▶ _Apply what you read_:
[1] Repeat the stretch of the Parkinson's disease passage from "Grief over the" through "had Parkinson’s disease.", word for word.
[2] Go on with the Parkinson's disease passage, picking up right after its final sentence.

[[ Page excerpt, beginning ]]

We often can become lost in our thinking.

We have told ourselves lie after lie that in order to have a happily ever after, we must always be heading west into the perfect sunset and riding upon an unblemished, white stallion. However, more than likely, Parkinson’s disease will not have that happy ending (if lived out to its fullest) that we’ve been taught to dream about. There will not be a white stallion to ride upon as we gallop away. More than likely, we’ll be plopped into a wheelchair, and if we’re lucky, raced around the halls of a nursing home by a caring, but fun, nursing attendant who, hopefully, has enough smarts to buckle us in first.

Grief over the loss created by this disease may be where you are dwelling right now. The loss of freedom or the ability to do what you used to be able to do. The loss of a loved one to this illness. The loss of a dream because of Parkinson’s. The loss of something tangible, real, and of value — the loss of life as you knew it before you found out you had Parkinson’s disease.

[[ Page excerpt, end ]]
[[ Dataset, beginning ]]

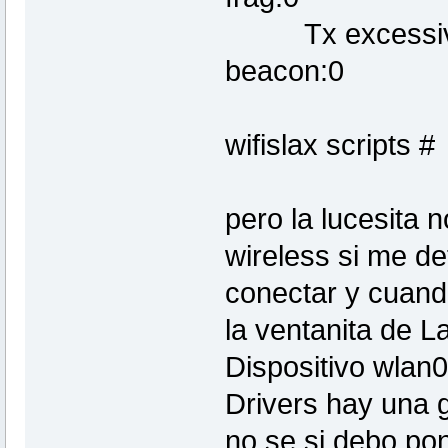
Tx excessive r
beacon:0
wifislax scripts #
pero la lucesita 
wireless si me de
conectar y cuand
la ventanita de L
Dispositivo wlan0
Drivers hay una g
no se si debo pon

[[ Dataset, end ]]
[[ Dataset, beginning ]]

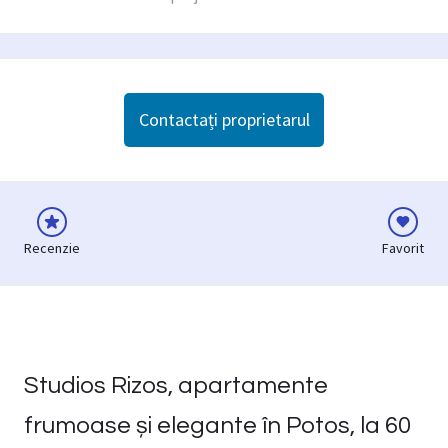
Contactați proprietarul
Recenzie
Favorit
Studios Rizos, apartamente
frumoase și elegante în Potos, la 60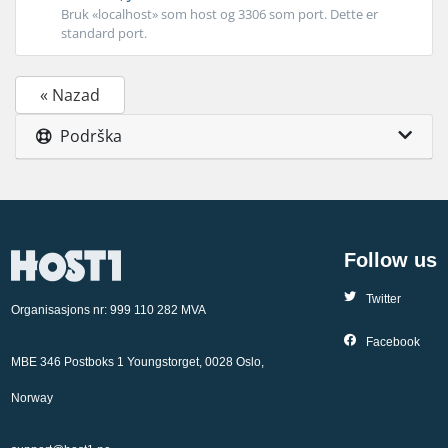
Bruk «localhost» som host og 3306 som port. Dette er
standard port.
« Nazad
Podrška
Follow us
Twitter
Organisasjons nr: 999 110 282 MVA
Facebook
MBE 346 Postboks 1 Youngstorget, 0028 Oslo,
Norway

[[ Dataset, end ]]
[[ Dataset, beginning ]]

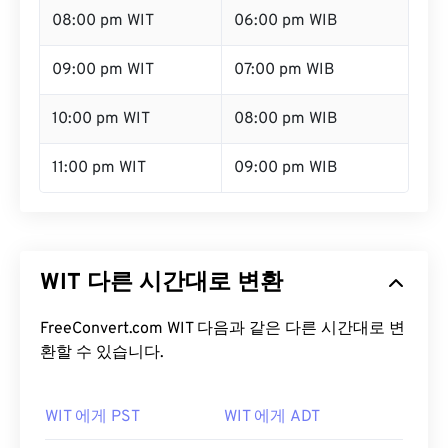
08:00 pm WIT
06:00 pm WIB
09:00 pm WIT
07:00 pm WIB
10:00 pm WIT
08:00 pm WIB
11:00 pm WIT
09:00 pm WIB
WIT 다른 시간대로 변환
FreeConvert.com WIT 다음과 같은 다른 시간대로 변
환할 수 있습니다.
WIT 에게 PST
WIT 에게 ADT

[[ Dataset, end ]]

▶ _Your written answers_:
[1]
Grief over the loss created by this disease may be where you are dwelling right now. The loss of freedom or the ability to do what you used to be able to do. The loss of a loved one to this illness. The loss of a dream because of Parkinson’s. The loss of something tangible, real, and of value — the loss of life as you knew it before you found out you had Parkinson’s disease.

[2]
You may be experiencing denial or bargaining with God over this whole “mess.” Perhaps you’re in the pit of depression or feel angry about your current condition. Maybe you’re beginning to see some light in the form of acceptance. That acceptance can be something as small as agreeing to take a new pill in hopes of it working better than the old one. Perhaps you’ve been given the go-ahead for deep brain stimulation and decided to go for it. Maybe you’ve just bought a new shirt that you don’t have to fight to button. 

Wherever you’re at, don’t be afraid of the darkness that often seems to follow you and others with this disease. Face it fighting. Face it determined to win and expect to see the light.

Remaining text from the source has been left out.